Monday, July 2, 2018

Daniel Peddle returns with a back-woods, southern-set tale entitled MOSS


TrustMovies was very impressed with young filmmaker Daniel Peddle's earlier narrative movie, Sunset Edge, and so was quite looking forward to seeing his latest -- a North Carolina seacoast-set, slice-of-life coming-of-age film titled eponymously with the name of its main character, MOSS.

Abloom with the area's flora and fauna -- marijuana to alligators -- the movie stars a young film newcomer, Mitchell Slaggert (shown at right), who possesses a nice face, a great body and just about enough charisma to hold an audience for the requisite 80-minute running time.

Mr. Peddle, shown at left, here concentrates much more heavily on a single character than he did in Sunset Edge, which was an ensemble piece, and his Moss is a young man with a lot of problems -- too many of which are laid out via rather clunky exposition.
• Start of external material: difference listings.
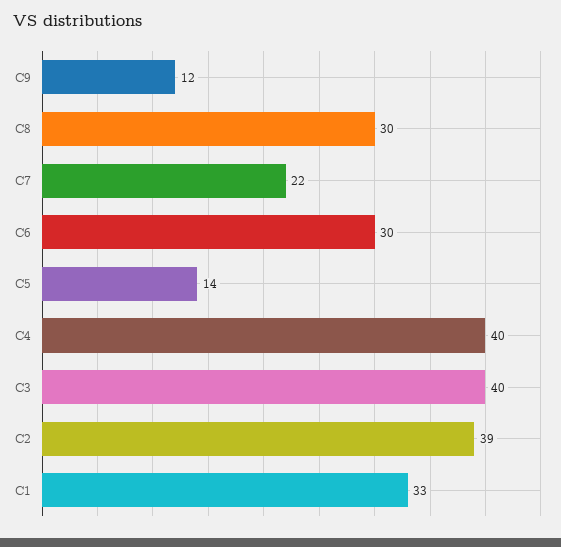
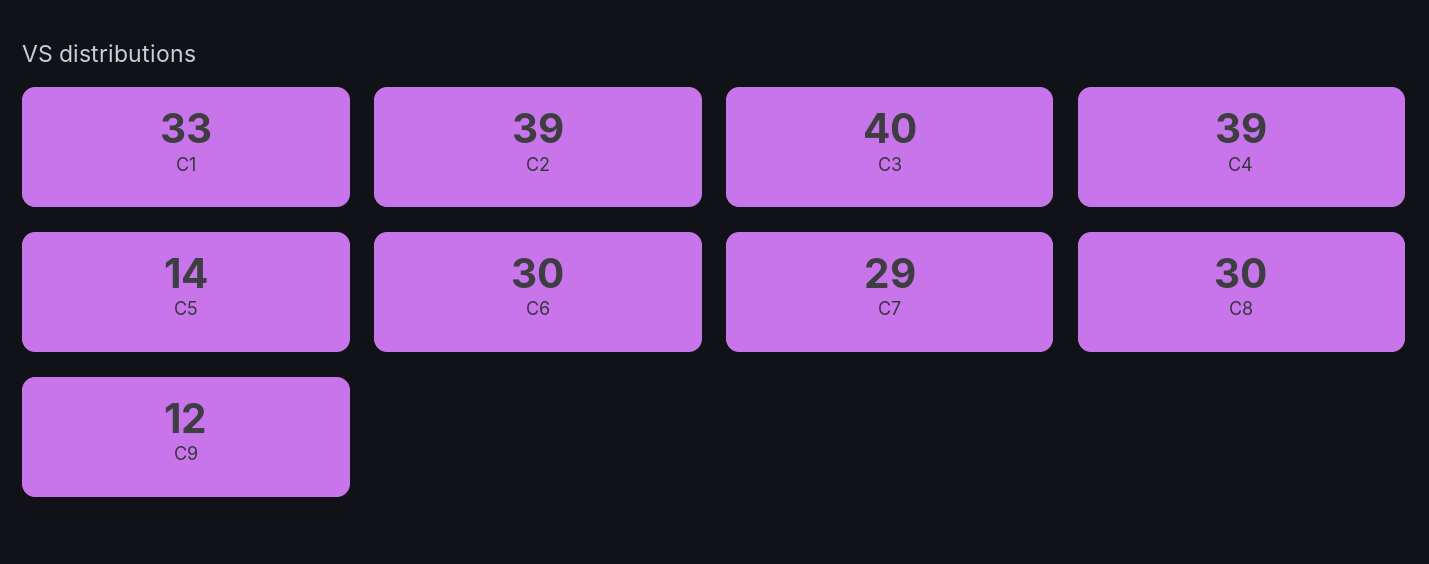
C7: 22 -> 29
C4: 40 -> 39

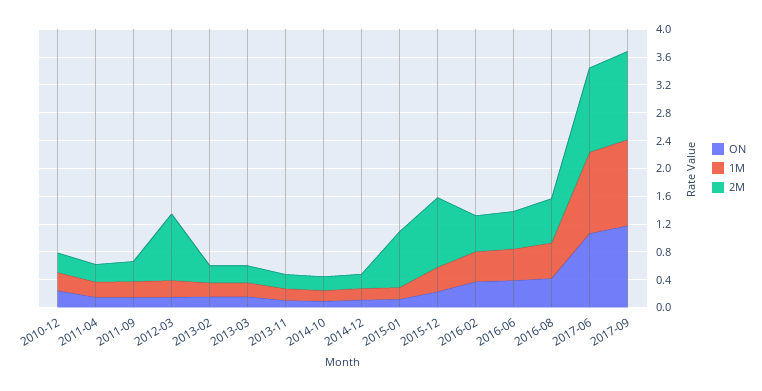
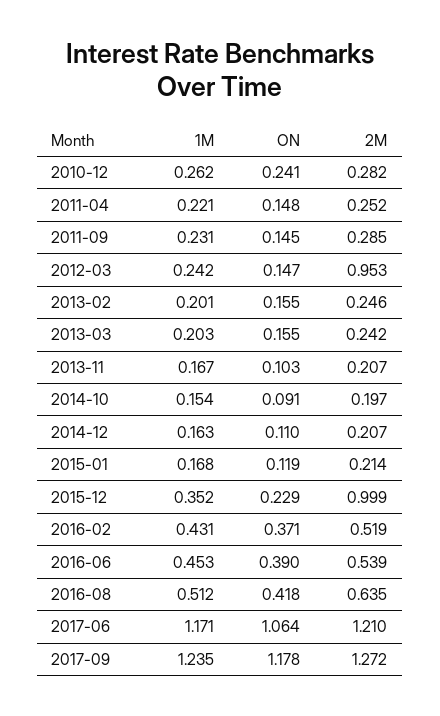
2M, 2015-01: 0.8 -> 0.214

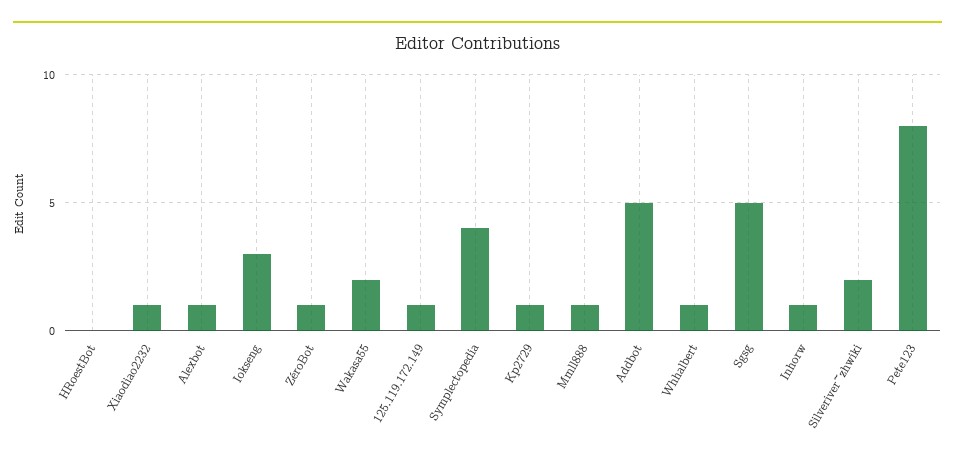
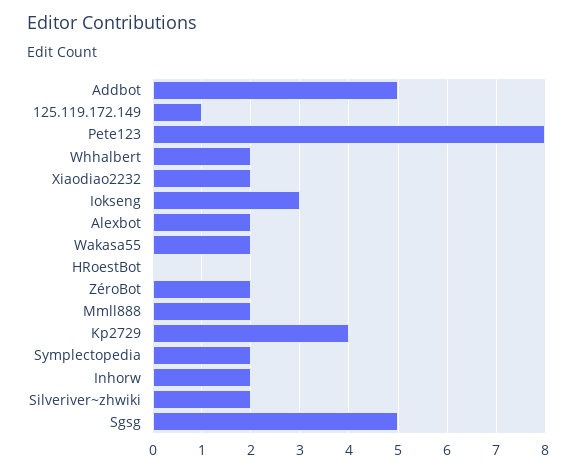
Xiaodiao2232: 1 -> 2
Alexbot: 1 -> 2
ZéroBot: 1 -> 2
Symplectopedia: 4 -> 2
Kp2729: 1 -> 4
Mmll888: 1 -> 2
Whhalbert: 1 -> 2
Inhorw: 1 -> 2

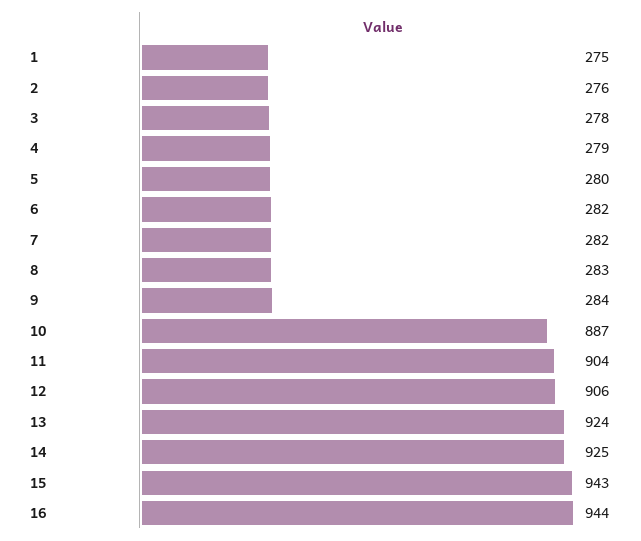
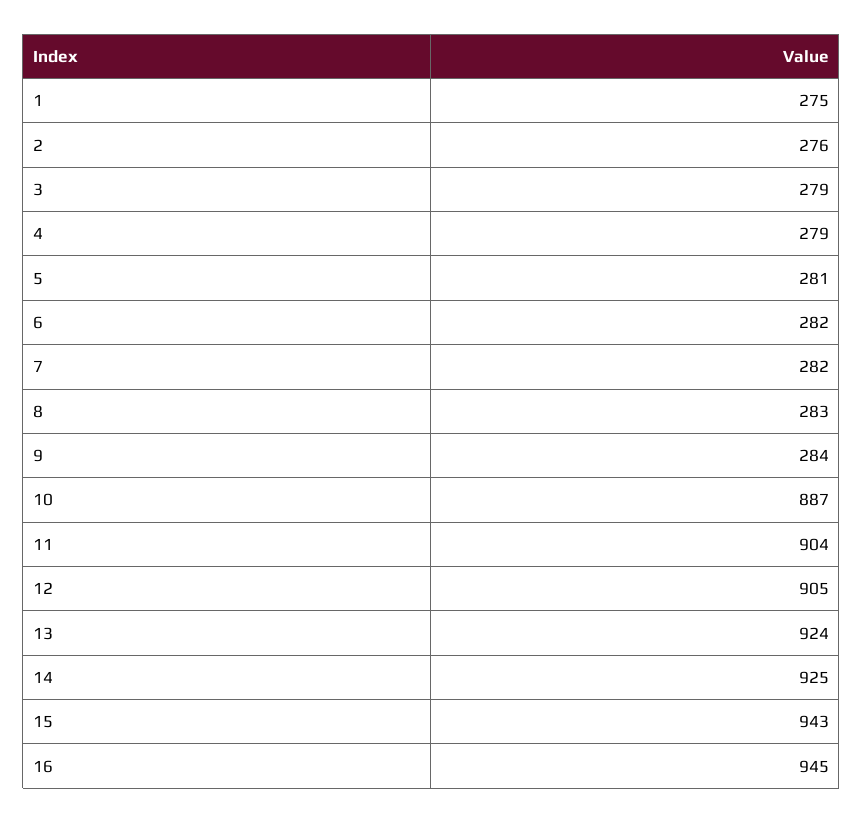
3: 278 -> 279
5: 280 -> 281
12: 906 -> 905
16: 944 -> 945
In no time at all we've learned that today is Moss' birthday, that his mom died in childbirth and that he feels his dad blames him for this.
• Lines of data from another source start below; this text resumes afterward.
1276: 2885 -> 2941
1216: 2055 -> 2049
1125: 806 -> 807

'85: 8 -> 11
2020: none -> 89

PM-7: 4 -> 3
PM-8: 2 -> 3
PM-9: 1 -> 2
To escape the fraught father-son relationship, Moss says he is going to visit his kindlier grandmother but stops at his best friend's
houseboat to pick up some drugs and then gets waylaid en route by an attractive older woman (Christine Marzano, below), with whom he quickly bonds, gets high (using an apple as conduit!) and has sex -- all of which saddles the film was an element of male wish-fulfillment/fantasy.

This is handled reasonably well, however, so that if we wish to see it as fantasy, we certainly can. We can also view it as a Southern-set coming-of-age tale, a chance for some necessary parent/child bonding, and/or a warning about the consequences of being late to your grandmother's house.

The Southern atmosphere, fairly dripping with sloth and humidity, is captured well, and the performances are as good as the sparse but not nearly deep enough script will allow.

That we learn next to nothing about the woman or the best friend (Dorian Cobb, above) is perhaps acceptable, but concerning Moss and his dad (nicely played by Billy Ray Suggs, shown at bottom), we learn only enough to be able to ascertain, by film's end, that this has proven a break-through day for them both. Which smacks more of manufacture than of anything organic.

Still, young Slaggert (above, who has modeled for Calvin Klein) is a feast for the eyes. He, along with the ambience Peddle presents, just might constitute a movie worth watching.

From Breaking Glass Pictures and running just 80 minutes, Moss opens this Friday, July 6, in New York City (at the Cinema Village) and in Los Angeles (at Laemmle's Music Hall 3) before hitting home video the following Tuesday, July 10 -- for purchase and/or rental.